Tony Samosir meminta agar PERNEFRI aktif menjalankan fungsinya untuk selalu memberikan rekomendasi kepada Dinas Kesehatan dalam hal pengawasan dan teguran kepada penyelenggara unit hemodialisa yang merugikan pasien dan mutu pelayanannya dibawah standar. “Dari data yang kami himpun Jakarta yang paling banyak bermasalah,” ungkapnya.
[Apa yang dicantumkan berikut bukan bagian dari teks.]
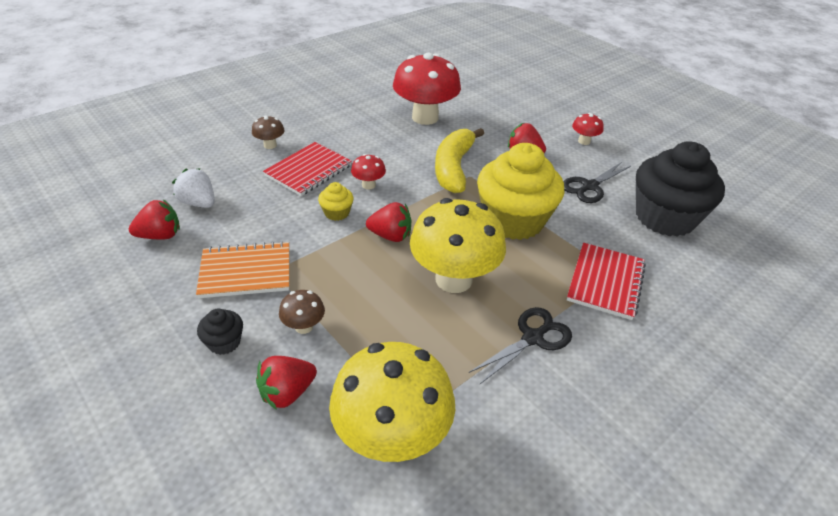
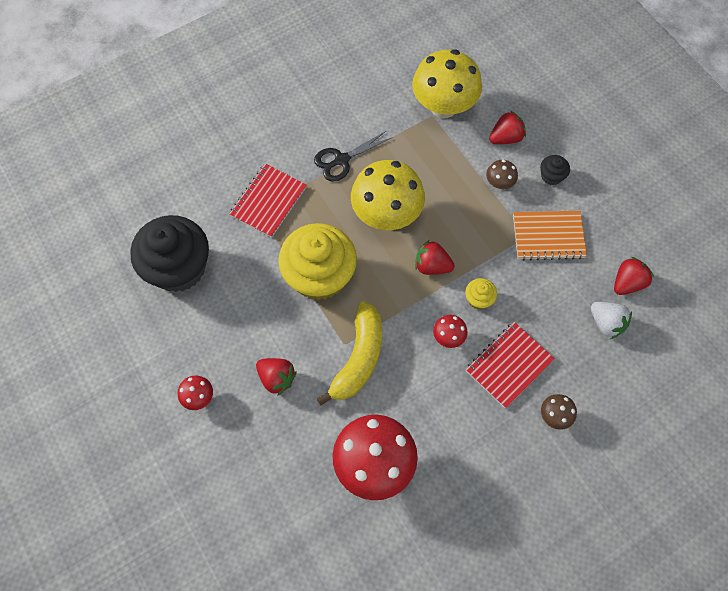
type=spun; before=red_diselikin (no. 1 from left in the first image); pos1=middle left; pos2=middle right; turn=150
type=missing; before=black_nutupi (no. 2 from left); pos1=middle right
Dr. Tunggul D Situmorang, SpPD-KGH, sebagai Korwil DKI Jakarta, langsung menanggapi statement Tony. “Kami sangat konsen terhadap permasalahan ini. Kami berterima kasih kepada KPCDI yang mau datang dan beraudiensi ke sini. Dan baru sekali ini ada pasien yang mengadu,” ucapnya.
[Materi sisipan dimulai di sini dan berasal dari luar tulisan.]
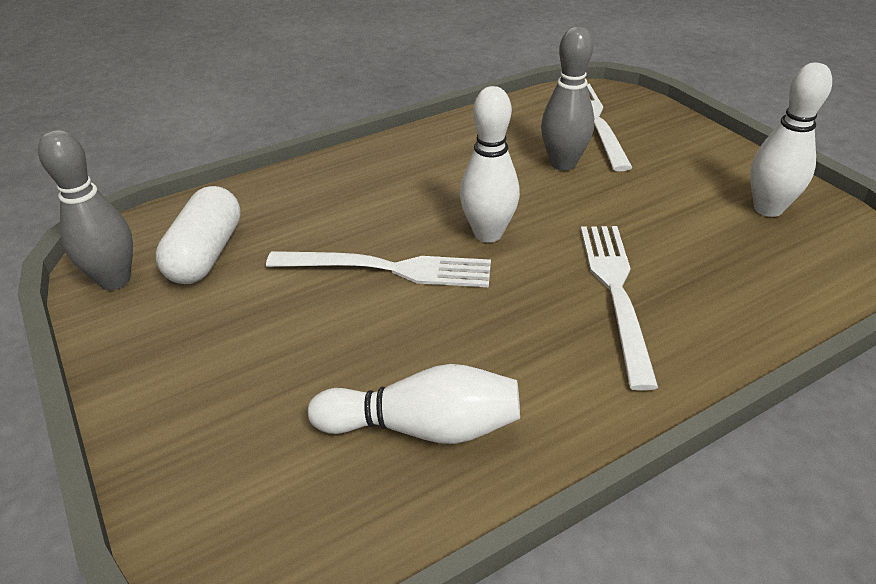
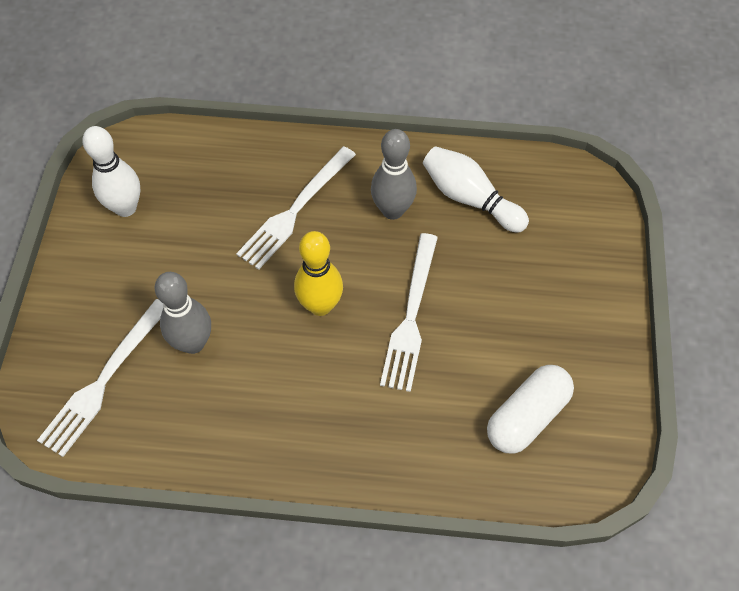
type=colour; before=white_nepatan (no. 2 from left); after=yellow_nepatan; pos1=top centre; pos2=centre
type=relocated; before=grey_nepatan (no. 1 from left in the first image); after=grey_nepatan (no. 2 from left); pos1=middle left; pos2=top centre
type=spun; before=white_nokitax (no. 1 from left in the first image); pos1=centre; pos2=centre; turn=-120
Bagi dokter Konsulen Ginjal dan Hipertensi (KGH) yang berpraktek di Rumah Sakit Cikini ini, PERNEFRI punya keterbatasan Sumber Daya Manusia (SDM) untuk mampu mengawasi unit penyelenggara dialisis. Tapi beliau berjanji akan rutin memberi surat rekomendasi kepada Dinas Kesehatan Propinsi DKI.

 

Belajar Dari Sini

Pembelajaran apa yang bisa kita dapat dari momentum pertemuan dengan PERNEFRI ini?

Bagi saya, aturan dalam Permenkes 812 Tahun 2010 tidak dijalankan dengan baik dan maksimal oleh Kementerian dan Dinas Kesehatan. Saya juga meragukan PERNEFRI memberi masukan dan rekomendasi secara maksimal ke pihak eksekutif.

Bukan saja karena kelalaian mereka, tapi juga karena andil kita sebagai pasien yang kurang memberi dorongan ke mereka. Baru kali ini PERNEFRI kedatangan para pasien cuci darah. Dan mereka berterima kasih karena hal ini dapat menjadi faktor penyemangat. Di daerah-daerah dipastikan kondisinya kurang lebih sama. Para pasien cuci darah tidak punya keperdulian terhadap persoalan ini.

KPCDI ingin mendorong agar pasien cuci darah bisa peduli. Agar dapat mengawasi Dinas Kesehatan setempat dan juga PERNEFRI, tidak ada jalan lain selain kehadiran organisasi KPCDI di daerah.

Mari anggota KPCDI segera mempersiapkan pembentukan cabang. Dengan adanya pengurus cabang, memungkinkan KPCDI bisa berperan dalam hal ini. Dan dengan pendirian pengurus cabang banyak program lain bisa dijalankan.